Facebook is to release a new feature on its mobile app that “listens” to your music and TV shows.
If the song or show is recognised by the app, users can publish the information on their profile or to selected friends.
The service hopes to take advantage of the “second screen” trend, which sees fans of TV shows in particular sharing their experiences on social networks.
However, some users have privacy concerns.
The feature, which will be available in a few weeks’ time, uses the microphones inside users’ smartphones to detect nearby music or TV shows.
As the user begins writing a status update, a small animated icon will appear at the top of the app.

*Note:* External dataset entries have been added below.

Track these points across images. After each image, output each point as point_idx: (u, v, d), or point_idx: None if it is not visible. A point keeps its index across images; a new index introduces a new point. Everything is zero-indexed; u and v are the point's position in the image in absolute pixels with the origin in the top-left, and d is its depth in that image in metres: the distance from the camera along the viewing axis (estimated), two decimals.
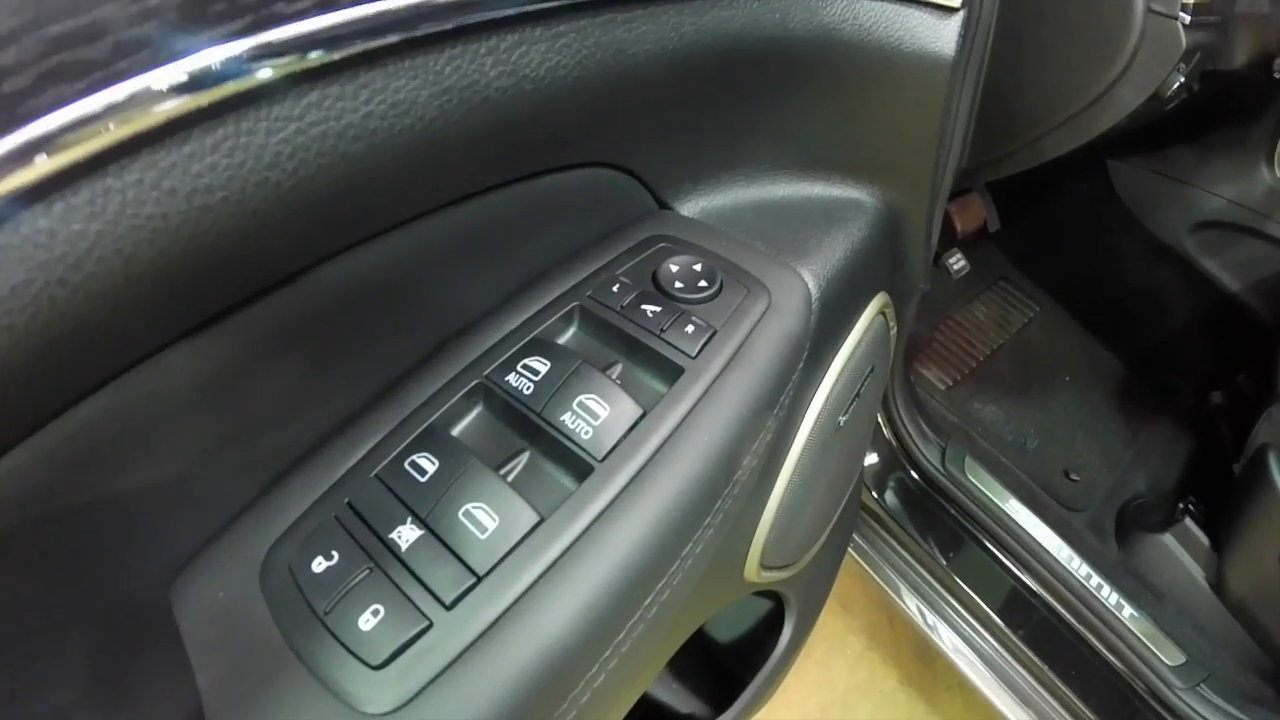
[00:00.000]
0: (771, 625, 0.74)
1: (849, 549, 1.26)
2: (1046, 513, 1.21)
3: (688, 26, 0.39)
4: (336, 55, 0.27)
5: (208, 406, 0.33)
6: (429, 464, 0.36)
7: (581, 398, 0.38)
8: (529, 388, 0.38)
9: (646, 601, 0.39)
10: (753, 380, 0.41)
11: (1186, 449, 1.50)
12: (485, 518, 0.34)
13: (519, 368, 0.39)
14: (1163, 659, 1.08)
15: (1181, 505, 1.27)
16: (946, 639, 1.24)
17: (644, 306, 0.42)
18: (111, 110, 0.24)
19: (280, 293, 0.32)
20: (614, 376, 0.40)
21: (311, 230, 0.31)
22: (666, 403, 0.38)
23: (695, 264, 0.44)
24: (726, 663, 0.77)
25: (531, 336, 0.41)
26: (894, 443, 1.28)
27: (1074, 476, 1.41)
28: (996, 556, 1.22)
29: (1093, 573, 1.15)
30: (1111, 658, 1.12)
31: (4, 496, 0.27)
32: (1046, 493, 1.33)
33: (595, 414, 0.37)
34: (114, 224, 0.25)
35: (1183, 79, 1.05)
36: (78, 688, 0.34)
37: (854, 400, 0.56)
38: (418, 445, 0.37)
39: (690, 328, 0.41)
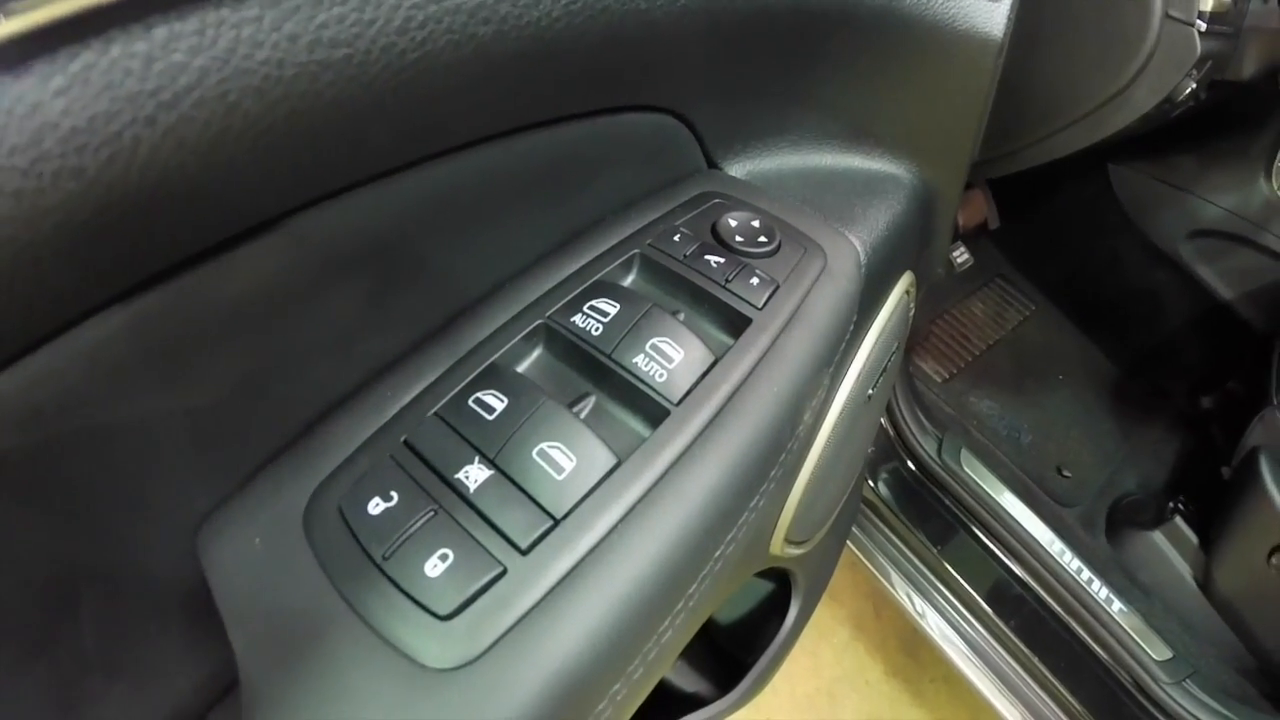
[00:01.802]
0: (771, 607, 0.75)
1: None
2: (1039, 507, 1.23)
3: None
4: None
5: (256, 324, 0.30)
6: (496, 401, 0.33)
7: (654, 340, 0.36)
8: (598, 329, 0.37)
9: (716, 554, 0.37)
10: (814, 337, 0.40)
11: (1177, 450, 1.53)
12: (562, 458, 0.32)
13: (585, 309, 0.37)
14: (1150, 653, 1.10)
15: (1172, 504, 1.29)
16: (935, 626, 1.25)
17: (706, 257, 0.41)
18: None
19: (358, 196, 0.29)
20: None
21: (410, 125, 0.28)
22: (736, 352, 0.37)
23: (753, 220, 0.43)
24: (726, 643, 0.77)
25: (596, 279, 0.39)
26: (891, 432, 1.29)
27: (1066, 473, 1.43)
28: (989, 548, 1.23)
29: (1083, 567, 1.17)
30: (1099, 650, 1.14)
31: (13, 407, 0.23)
32: (1039, 487, 1.34)
33: (669, 357, 0.36)
34: (222, 62, 0.22)
35: (1194, 85, 1.06)
36: (86, 647, 0.31)
37: (881, 374, 0.56)
38: (482, 382, 0.35)
39: (755, 280, 0.40)
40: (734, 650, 0.76)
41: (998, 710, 1.20)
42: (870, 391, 0.55)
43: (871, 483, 1.27)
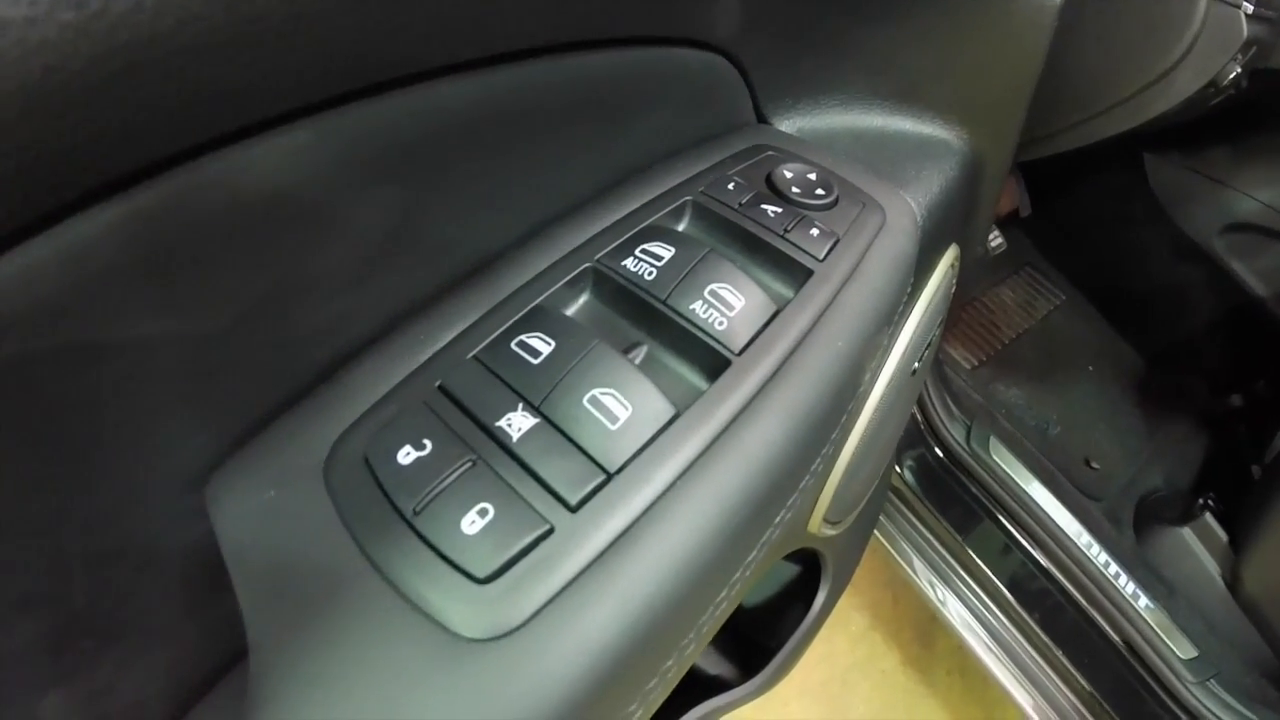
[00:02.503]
0: (796, 592, 0.73)
1: None
2: (1067, 498, 1.21)
3: None
4: None
5: (271, 235, 0.26)
6: (543, 344, 0.31)
7: (713, 285, 0.33)
8: (651, 273, 0.34)
9: (776, 519, 0.35)
10: (875, 294, 0.38)
11: (1203, 448, 1.51)
12: (616, 406, 0.29)
13: (637, 252, 0.35)
14: (1175, 651, 1.09)
15: (1201, 501, 1.27)
16: (956, 614, 1.24)
17: (763, 206, 0.38)
18: None
19: (390, 100, 0.26)
20: None
21: (450, 16, 0.25)
22: (798, 303, 0.35)
23: (810, 172, 0.41)
24: (749, 627, 0.76)
25: (648, 223, 0.37)
26: (919, 417, 1.27)
27: (1094, 465, 1.41)
28: (1014, 537, 1.21)
29: (1110, 560, 1.15)
30: (1122, 646, 1.12)
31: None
32: (1067, 479, 1.32)
33: (730, 305, 0.33)
34: None
35: (1239, 69, 1.04)
36: (77, 607, 0.28)
37: (927, 348, 0.54)
38: (526, 325, 0.32)
39: (815, 231, 0.38)
40: (757, 635, 0.75)
41: (1016, 700, 1.18)
42: (915, 366, 0.52)
43: (897, 468, 1.26)
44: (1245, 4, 0.96)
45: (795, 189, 0.40)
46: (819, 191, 0.40)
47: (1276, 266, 1.52)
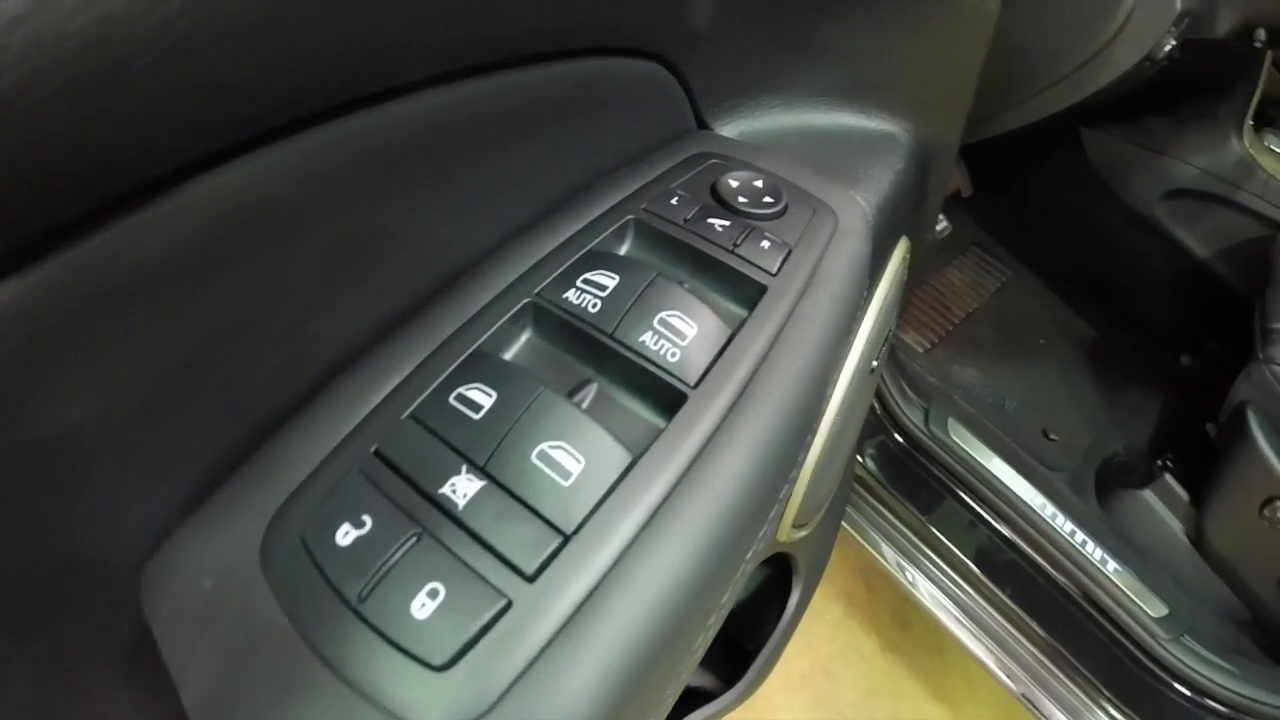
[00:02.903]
0: (769, 594, 0.73)
1: None
2: (1029, 471, 1.23)
3: None
4: None
5: (194, 285, 0.24)
6: (484, 396, 0.28)
7: (663, 314, 0.32)
8: (595, 305, 0.32)
9: (748, 554, 0.33)
10: (833, 303, 0.36)
11: (1159, 410, 1.53)
12: (567, 460, 0.27)
13: (579, 282, 0.33)
14: (1147, 611, 1.10)
15: (1160, 463, 1.30)
16: (928, 594, 1.25)
17: (709, 220, 0.37)
18: None
19: (314, 135, 0.24)
20: None
21: (379, 43, 0.24)
22: (754, 322, 0.33)
23: (756, 179, 0.40)
24: (726, 636, 0.75)
25: (588, 249, 0.35)
26: (876, 406, 1.28)
27: (1053, 436, 1.43)
28: (980, 514, 1.23)
29: (1077, 529, 1.17)
30: (1095, 611, 1.14)
31: None
32: (1027, 453, 1.34)
33: (681, 334, 0.31)
34: None
35: (1173, 42, 1.06)
36: (20, 698, 0.26)
37: (883, 344, 0.53)
38: (464, 374, 0.30)
39: (766, 243, 0.36)
40: (735, 642, 0.74)
41: (995, 673, 1.19)
42: (874, 364, 0.51)
43: (860, 458, 1.26)
44: None
45: (742, 198, 0.38)
46: (767, 200, 0.39)
47: (1217, 229, 1.56)
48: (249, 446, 0.29)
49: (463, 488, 0.26)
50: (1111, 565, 1.14)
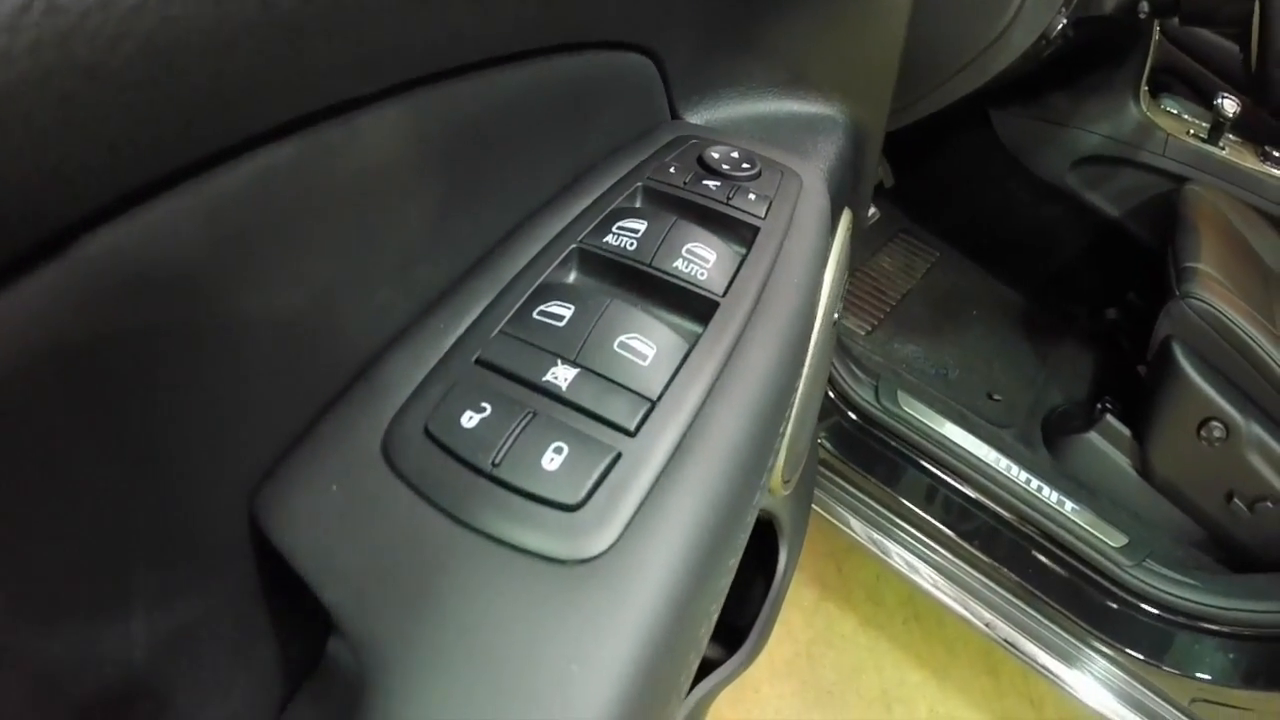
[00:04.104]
0: (756, 564, 0.75)
1: None
2: (980, 431, 1.29)
3: None
4: None
5: (341, 228, 0.27)
6: (562, 309, 0.34)
7: (690, 245, 0.38)
8: (631, 244, 0.38)
9: (781, 430, 0.39)
10: (809, 242, 0.43)
11: (1092, 361, 1.61)
12: (643, 346, 0.33)
13: (614, 229, 0.39)
14: (1108, 542, 1.15)
15: (1100, 405, 1.36)
16: (902, 559, 1.28)
17: (704, 182, 0.43)
18: None
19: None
20: None
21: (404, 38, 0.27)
22: (756, 251, 0.40)
23: (733, 151, 0.46)
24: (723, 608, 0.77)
25: (614, 207, 0.41)
26: (828, 390, 1.32)
27: (996, 397, 1.48)
28: (940, 477, 1.27)
29: (1031, 477, 1.22)
30: (1060, 550, 1.18)
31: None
32: (975, 414, 1.39)
33: (705, 259, 0.38)
34: None
35: (1065, 21, 1.14)
36: (135, 656, 0.26)
37: (840, 300, 0.59)
38: (540, 297, 0.35)
39: (751, 196, 0.43)
40: (730, 615, 0.76)
41: (975, 625, 1.22)
42: (836, 314, 0.58)
43: (819, 441, 1.30)
44: None
45: (725, 165, 0.45)
46: (745, 165, 0.45)
47: (1125, 189, 1.66)
48: (350, 377, 0.32)
49: (562, 375, 0.31)
50: (1069, 505, 1.19)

If the app detects the appropriate audio signals and finds a match from its database, the user can then share what he or she is watching or listening to.
Facebook says the feature can be turned off at any time, the audio recording is not stored anywhere and the device cannot identify background noise or conversations.
“If you share music, your friends can see a 30-second preview of the song. For TV shows, the story in News Feed will highlight the specific season and episode you’re watching,” Facebook said in a statement.
The company hopes this new method of sharing user listening and watching habits will take advantage of the five billion status updates related to TV and music experiences that the social networking giant sees on a yearly basis.
However, automating part of the sharing process has left some users suspicious, with Nicole Simon commenting on TechCrunch that: “While the idea is nice and technology really interesting, I have no interest in Facebook ‘observing’ my audio and surrounding. Yes, it starts currently as opt-in, and only on occasion, but there is no trust from my side for even that.”
Advertising and Shazam
The BBC understands that this new feature was not specifically designed to enhance Facebook’s advertising. However, the company could push an advert to a user’s phone based on their tracked listening habits.
This is in keeping with Facebook’s current approach to advertising, which uses publicly provided information on users’ profiles to push advertisements that are more relevant to each individual user.
The basic idea behind Facebook’s feature is not a new one – since 2002 Shazam, which has recently seen a $3m investment from Sony Music Entertainment, has been providing a similar audio recognition service, with its website describing itself as “a mobile app that recognises music and TV around you”.
Users of Shazam – all 450 million of them – can not only share their listening habits with other users of the app, but they can also push their updates to Facebook and Twitter.
The app also provides artist biographies, lyrics, videos, recommended tracks and concert tickets.